Records contained in a dataset:

· · ·

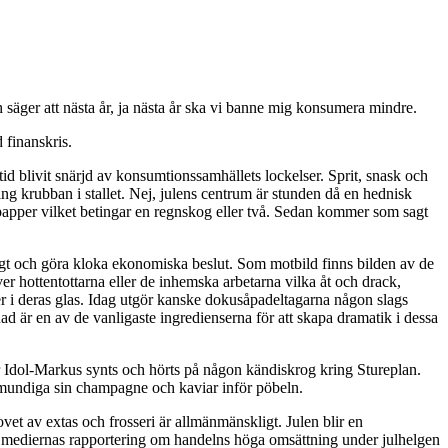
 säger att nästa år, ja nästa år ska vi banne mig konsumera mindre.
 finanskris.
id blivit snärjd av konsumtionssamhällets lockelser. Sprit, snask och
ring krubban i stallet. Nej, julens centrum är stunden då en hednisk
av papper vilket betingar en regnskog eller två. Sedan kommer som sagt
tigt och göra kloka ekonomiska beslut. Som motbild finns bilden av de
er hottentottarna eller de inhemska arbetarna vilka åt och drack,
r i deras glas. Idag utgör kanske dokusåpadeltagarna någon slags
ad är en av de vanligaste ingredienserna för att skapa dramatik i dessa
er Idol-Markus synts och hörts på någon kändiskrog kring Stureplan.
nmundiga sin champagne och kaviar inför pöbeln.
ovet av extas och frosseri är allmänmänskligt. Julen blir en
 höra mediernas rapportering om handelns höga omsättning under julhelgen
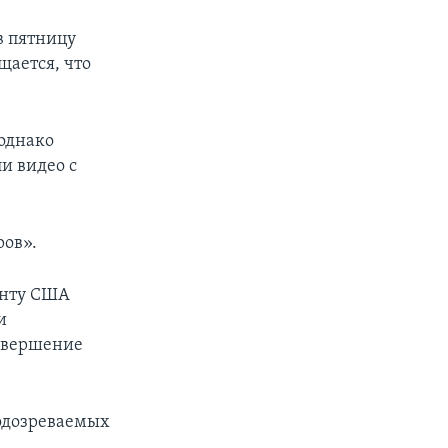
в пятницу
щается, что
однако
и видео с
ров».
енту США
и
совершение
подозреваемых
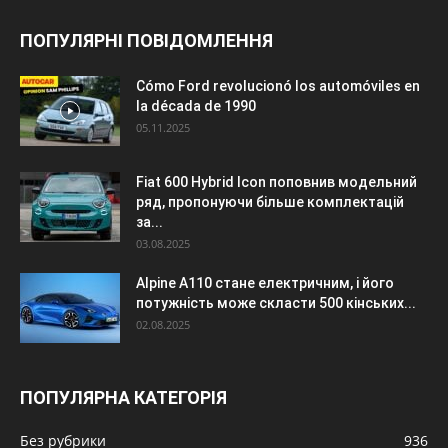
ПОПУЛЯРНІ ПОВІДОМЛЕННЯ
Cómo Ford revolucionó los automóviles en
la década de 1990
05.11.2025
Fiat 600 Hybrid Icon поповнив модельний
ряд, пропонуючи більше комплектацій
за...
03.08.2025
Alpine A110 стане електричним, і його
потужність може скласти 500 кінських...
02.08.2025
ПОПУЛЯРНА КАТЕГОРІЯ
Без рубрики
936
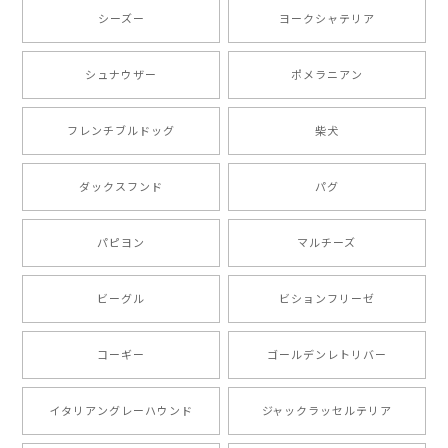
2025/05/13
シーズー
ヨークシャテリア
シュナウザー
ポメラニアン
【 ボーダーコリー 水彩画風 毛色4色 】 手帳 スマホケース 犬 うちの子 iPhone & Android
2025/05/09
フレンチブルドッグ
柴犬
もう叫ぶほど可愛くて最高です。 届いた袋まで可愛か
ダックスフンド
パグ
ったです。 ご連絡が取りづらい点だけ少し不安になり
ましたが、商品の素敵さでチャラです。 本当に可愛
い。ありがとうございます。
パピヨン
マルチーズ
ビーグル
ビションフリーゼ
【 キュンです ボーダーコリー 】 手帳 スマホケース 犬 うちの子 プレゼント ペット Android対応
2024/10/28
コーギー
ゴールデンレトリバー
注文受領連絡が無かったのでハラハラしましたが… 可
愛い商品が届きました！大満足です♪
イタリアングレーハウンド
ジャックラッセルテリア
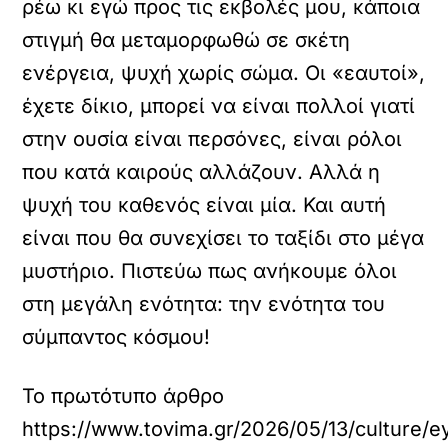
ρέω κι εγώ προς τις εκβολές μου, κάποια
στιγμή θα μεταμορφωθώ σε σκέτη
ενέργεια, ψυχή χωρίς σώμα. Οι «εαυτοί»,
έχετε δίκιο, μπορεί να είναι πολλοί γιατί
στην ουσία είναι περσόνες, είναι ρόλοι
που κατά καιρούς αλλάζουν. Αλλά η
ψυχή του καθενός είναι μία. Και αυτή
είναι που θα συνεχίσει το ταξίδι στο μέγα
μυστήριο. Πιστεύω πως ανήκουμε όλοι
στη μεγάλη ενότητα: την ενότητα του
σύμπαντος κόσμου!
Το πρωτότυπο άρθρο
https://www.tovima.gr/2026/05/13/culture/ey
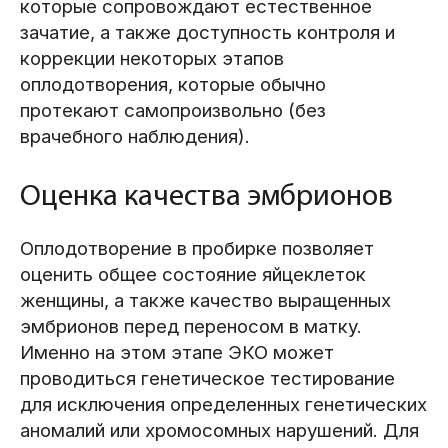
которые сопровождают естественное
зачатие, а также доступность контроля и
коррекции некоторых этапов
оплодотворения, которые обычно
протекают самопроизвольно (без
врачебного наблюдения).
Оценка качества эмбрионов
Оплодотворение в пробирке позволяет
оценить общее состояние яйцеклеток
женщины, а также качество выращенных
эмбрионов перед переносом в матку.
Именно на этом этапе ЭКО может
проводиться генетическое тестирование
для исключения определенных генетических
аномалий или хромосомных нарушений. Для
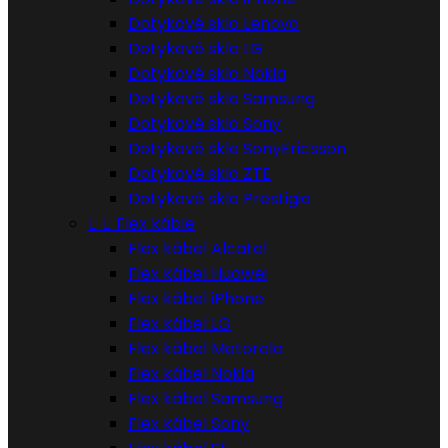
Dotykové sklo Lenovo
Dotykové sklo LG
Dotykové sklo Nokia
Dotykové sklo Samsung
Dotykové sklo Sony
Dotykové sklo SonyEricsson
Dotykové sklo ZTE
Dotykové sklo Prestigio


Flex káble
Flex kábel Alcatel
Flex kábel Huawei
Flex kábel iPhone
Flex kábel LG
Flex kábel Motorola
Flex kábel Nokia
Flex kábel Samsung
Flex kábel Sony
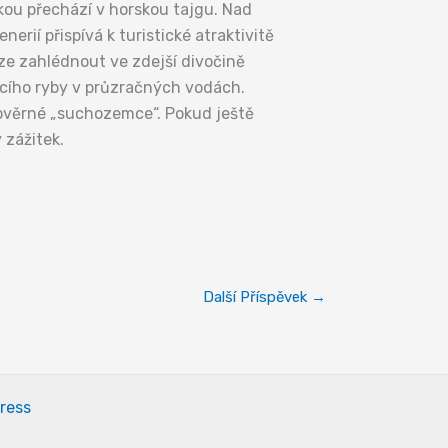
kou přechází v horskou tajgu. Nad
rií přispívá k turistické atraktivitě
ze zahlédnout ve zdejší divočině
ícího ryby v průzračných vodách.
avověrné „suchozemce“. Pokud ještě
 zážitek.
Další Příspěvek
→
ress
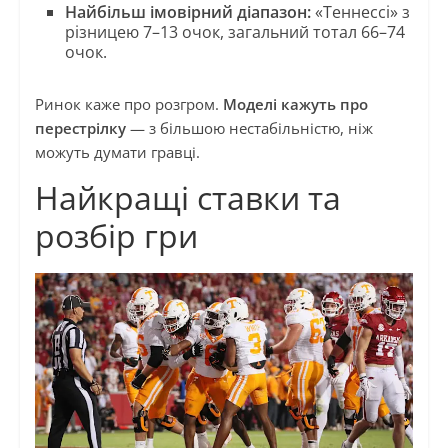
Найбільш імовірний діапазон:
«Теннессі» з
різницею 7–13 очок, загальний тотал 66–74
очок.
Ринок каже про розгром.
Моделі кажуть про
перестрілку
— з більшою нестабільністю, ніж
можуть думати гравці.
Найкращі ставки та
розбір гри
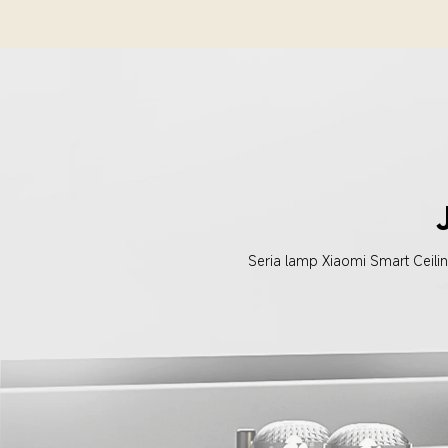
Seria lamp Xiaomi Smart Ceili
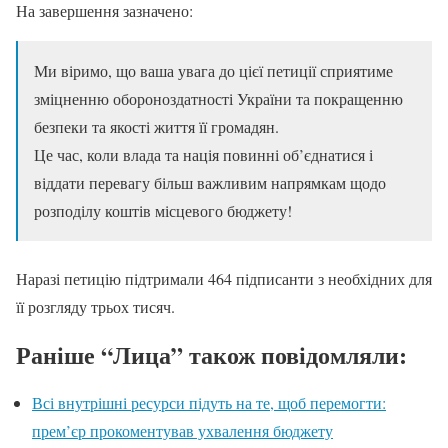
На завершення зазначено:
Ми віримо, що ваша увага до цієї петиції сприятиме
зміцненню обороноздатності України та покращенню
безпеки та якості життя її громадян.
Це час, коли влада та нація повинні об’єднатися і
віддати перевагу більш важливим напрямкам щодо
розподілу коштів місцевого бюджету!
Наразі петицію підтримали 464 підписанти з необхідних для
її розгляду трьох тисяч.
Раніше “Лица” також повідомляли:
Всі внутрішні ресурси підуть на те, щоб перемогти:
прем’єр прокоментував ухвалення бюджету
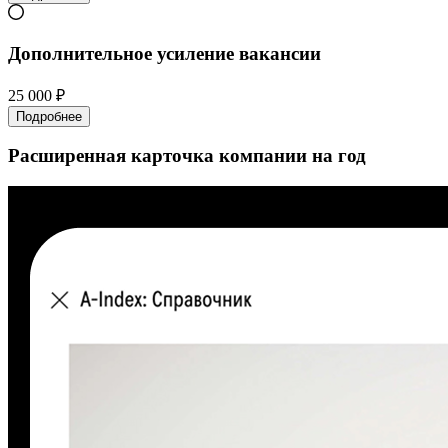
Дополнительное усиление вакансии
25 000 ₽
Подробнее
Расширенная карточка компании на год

· · ·

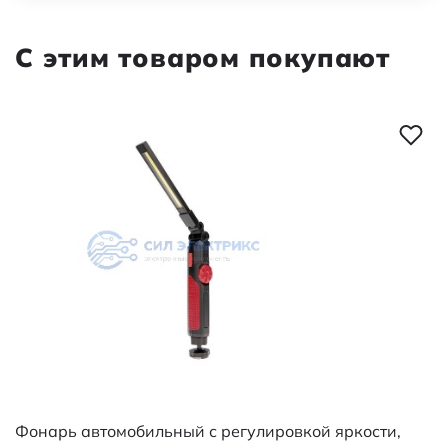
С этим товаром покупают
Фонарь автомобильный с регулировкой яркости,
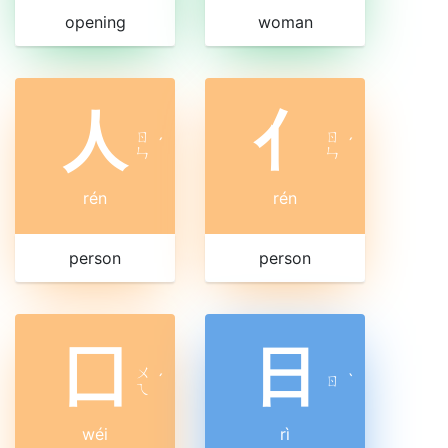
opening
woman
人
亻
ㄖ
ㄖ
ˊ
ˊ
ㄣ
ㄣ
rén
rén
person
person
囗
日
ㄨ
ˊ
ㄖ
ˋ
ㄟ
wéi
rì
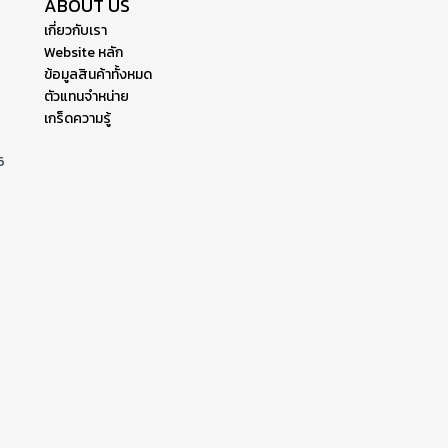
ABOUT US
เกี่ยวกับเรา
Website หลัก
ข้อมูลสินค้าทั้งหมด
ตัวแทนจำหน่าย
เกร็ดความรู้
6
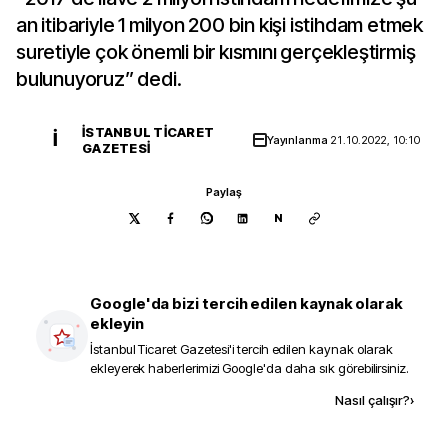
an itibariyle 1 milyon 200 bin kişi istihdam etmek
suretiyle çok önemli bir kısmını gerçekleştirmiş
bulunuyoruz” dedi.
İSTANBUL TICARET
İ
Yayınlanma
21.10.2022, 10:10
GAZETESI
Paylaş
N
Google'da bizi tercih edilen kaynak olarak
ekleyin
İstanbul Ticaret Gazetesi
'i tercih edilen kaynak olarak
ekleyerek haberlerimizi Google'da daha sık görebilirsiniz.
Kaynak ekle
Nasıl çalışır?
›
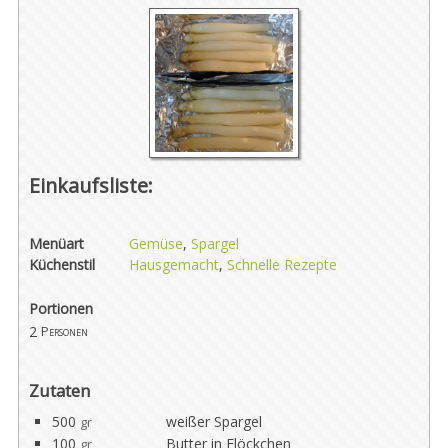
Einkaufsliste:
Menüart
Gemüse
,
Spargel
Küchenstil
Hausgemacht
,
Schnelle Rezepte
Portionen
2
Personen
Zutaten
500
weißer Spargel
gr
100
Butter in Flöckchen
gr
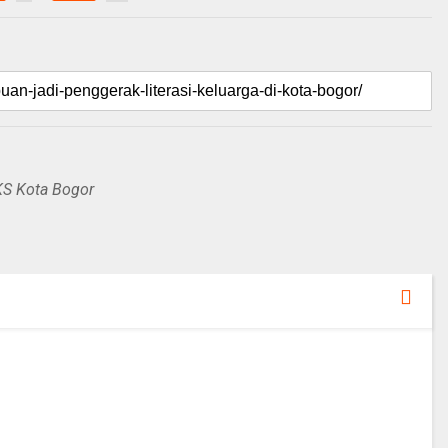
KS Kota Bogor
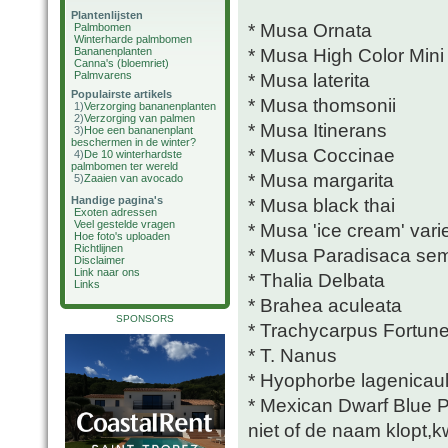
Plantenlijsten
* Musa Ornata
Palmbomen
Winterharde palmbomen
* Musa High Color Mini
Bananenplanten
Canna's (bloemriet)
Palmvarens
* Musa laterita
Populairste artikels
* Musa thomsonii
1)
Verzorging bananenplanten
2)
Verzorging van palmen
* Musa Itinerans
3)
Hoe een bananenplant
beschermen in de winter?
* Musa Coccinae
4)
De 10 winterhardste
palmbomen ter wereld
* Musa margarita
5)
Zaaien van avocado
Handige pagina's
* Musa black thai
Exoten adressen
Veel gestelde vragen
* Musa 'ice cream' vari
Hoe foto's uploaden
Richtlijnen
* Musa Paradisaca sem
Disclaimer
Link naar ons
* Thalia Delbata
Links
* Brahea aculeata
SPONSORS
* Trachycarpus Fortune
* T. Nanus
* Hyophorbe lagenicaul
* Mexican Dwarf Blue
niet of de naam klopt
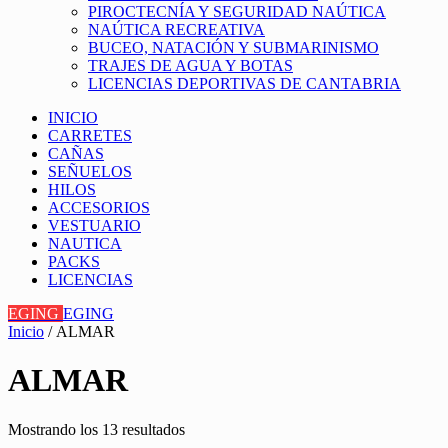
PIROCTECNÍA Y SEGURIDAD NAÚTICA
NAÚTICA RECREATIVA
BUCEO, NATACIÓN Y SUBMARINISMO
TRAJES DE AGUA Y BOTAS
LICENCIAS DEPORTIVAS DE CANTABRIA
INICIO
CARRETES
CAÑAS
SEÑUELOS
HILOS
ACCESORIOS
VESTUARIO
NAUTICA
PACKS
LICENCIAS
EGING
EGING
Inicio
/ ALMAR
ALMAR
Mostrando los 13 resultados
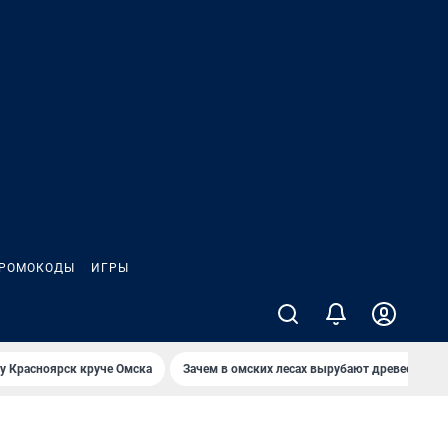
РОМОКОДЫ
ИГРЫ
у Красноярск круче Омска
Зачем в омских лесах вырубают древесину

· · ·

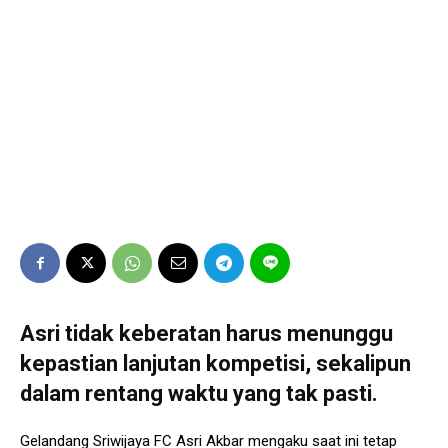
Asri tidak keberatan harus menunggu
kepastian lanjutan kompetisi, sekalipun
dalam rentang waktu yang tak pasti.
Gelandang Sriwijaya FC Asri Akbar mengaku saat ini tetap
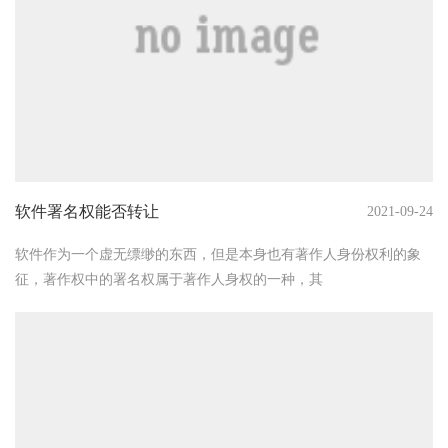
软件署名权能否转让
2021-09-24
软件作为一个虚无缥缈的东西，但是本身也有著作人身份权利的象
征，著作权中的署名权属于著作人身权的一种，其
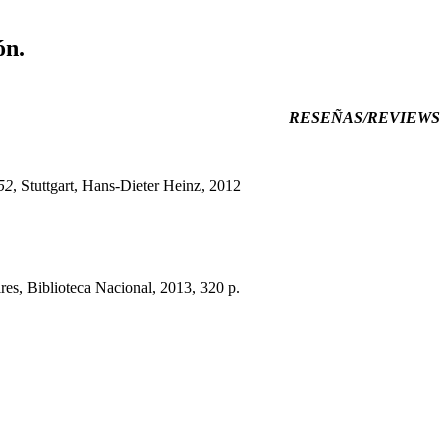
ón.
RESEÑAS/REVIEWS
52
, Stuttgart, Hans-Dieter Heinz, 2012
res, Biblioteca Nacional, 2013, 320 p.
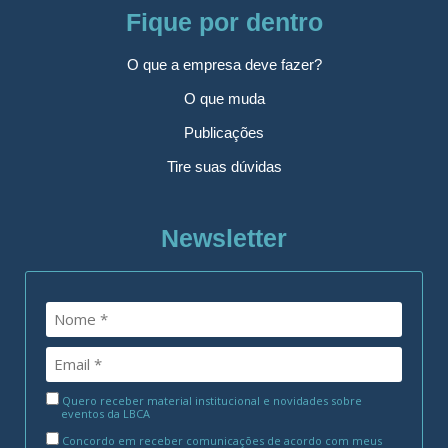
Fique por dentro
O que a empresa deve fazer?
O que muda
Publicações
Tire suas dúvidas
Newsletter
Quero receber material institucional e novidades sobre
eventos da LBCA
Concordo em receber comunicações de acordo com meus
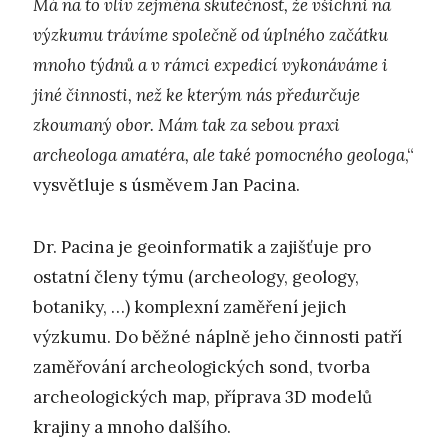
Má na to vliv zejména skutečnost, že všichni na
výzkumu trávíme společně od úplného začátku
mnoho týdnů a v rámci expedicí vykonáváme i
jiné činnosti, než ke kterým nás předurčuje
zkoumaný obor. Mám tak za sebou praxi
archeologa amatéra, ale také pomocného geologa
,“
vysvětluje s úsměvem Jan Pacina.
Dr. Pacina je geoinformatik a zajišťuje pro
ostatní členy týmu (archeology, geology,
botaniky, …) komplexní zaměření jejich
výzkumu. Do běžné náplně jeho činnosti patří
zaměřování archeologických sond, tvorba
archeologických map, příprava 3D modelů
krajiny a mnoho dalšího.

· · ·

**ASSIGNMENT:**
For the string "также", return every line of the data where it appears.

**OUTPUT BELOW:**
зачатие, а также доступность контроля и
женщины, а также качество выращенных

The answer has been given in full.